The office of associate education minister David Seymour said there was no intention of prosecuting families in these types of situations.

The ministry would not prosecute parents of students who were absent because of chronic illness or health conditions associated with a disability, or who were genuinely engaging with a school and the supports offered, it said.

Support from Australia

A coordinator and founding board member of School Can't Australia, Tiffany Westphal, said New Zealand families were joining the support group.

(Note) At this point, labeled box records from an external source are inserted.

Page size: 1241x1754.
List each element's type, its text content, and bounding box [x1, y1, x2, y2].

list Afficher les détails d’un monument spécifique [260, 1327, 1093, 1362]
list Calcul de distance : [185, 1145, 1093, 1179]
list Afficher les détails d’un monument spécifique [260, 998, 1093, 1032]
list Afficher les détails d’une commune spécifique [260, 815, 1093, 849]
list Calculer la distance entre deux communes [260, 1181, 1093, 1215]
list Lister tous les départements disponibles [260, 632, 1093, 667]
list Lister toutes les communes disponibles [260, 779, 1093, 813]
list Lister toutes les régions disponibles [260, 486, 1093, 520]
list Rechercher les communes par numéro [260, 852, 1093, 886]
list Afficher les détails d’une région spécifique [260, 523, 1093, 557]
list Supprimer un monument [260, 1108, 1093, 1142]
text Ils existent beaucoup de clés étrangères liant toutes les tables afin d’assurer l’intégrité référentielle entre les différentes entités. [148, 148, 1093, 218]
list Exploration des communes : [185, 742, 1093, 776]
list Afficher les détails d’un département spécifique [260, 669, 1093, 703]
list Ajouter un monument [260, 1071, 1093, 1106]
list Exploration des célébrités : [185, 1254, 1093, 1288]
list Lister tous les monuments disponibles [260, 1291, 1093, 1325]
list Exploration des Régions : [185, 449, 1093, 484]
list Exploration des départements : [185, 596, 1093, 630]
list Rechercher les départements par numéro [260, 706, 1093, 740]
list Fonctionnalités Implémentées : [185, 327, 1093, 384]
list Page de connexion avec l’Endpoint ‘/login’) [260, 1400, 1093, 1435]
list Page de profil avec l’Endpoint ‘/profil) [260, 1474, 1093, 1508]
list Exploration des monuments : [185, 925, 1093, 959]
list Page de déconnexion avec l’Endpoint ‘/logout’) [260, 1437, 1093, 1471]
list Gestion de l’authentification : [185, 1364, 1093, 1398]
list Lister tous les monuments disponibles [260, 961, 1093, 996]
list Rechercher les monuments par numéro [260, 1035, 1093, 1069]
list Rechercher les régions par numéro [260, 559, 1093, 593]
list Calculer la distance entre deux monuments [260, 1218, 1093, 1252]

She said the organisation began in 2014 and its membership had doubled every 410 days until nearly two years ago when it started to limit entry so it did not collapse under the need to support new members.

It now had more than 14,500 members with a further 2500 people on a waiting list to join.

Westphal said it was hard to know if the increase was due to growing awareness of the support group, or growth in the problem affecting children.

She said the group provided much-needed support for families and students.

"It's a very isolating experience for families. There's been a lot of shame in talking about it because it's been framed as a parenting problem. And parents are seen as being ineffective, at gaining compliant behaviour from their children or have been labelled, sometimes by psychologists, as enabling anxiety about school, and no one's been listening to the students' perspective, the students' lived experience of school," she said.

Westphal said the group had increased knowledge about the incidence and causes of School Can't.

She said a survey showed 73 percent of the group's members had neurodivergent children and a further 10 percent believed their children were neurodivergent.

Other work demonstrated the high level of stress many children felt at school - in one exercise students often chose 30-50 different aspects of schooling they found stressful.

Westphal said some School Can't children might cope with correspondence school-type education, but for others that would not work.

"For children and young people who have been chronically stressed for a long time, they often become quite mentally unwell and experience severe anxiety and even depression. And I think in those cases correspondent school is not going to be successful," she said.

"Every child has a different collection of stresses and a different experience of school. You know, for some children it's been about bullying. For some children it's been about being able to read and write or being able to cope with the social demands or being punished for being disabled, not being able to sit still in school, having difficulties concentrating. There are lots and lots and lots of things that impact on a student and it is different for every student."

Wesphal said the group had varying success influencing state education departments.

"We keep talking and our strategy is to educate people about the lived experience for parents and carers and also for young people of this kind of distress in order to help build shared understandings."

Visits from attendance or truancy officers would not help School Can't children return to school, she said.

"Just telling parents or just telling a child or making threats - that assumes the reason for the problem is that either the parent hasn't motivated the child, the child doesn't have motivation, or the child needs to try harder, or the parent needs to try harder and we know that these are not reasons why children can't go to school," she said.

"Lots of the parents and carers who are members of School Can't Australia would deeply love for their children to be able to access education in the context of a school."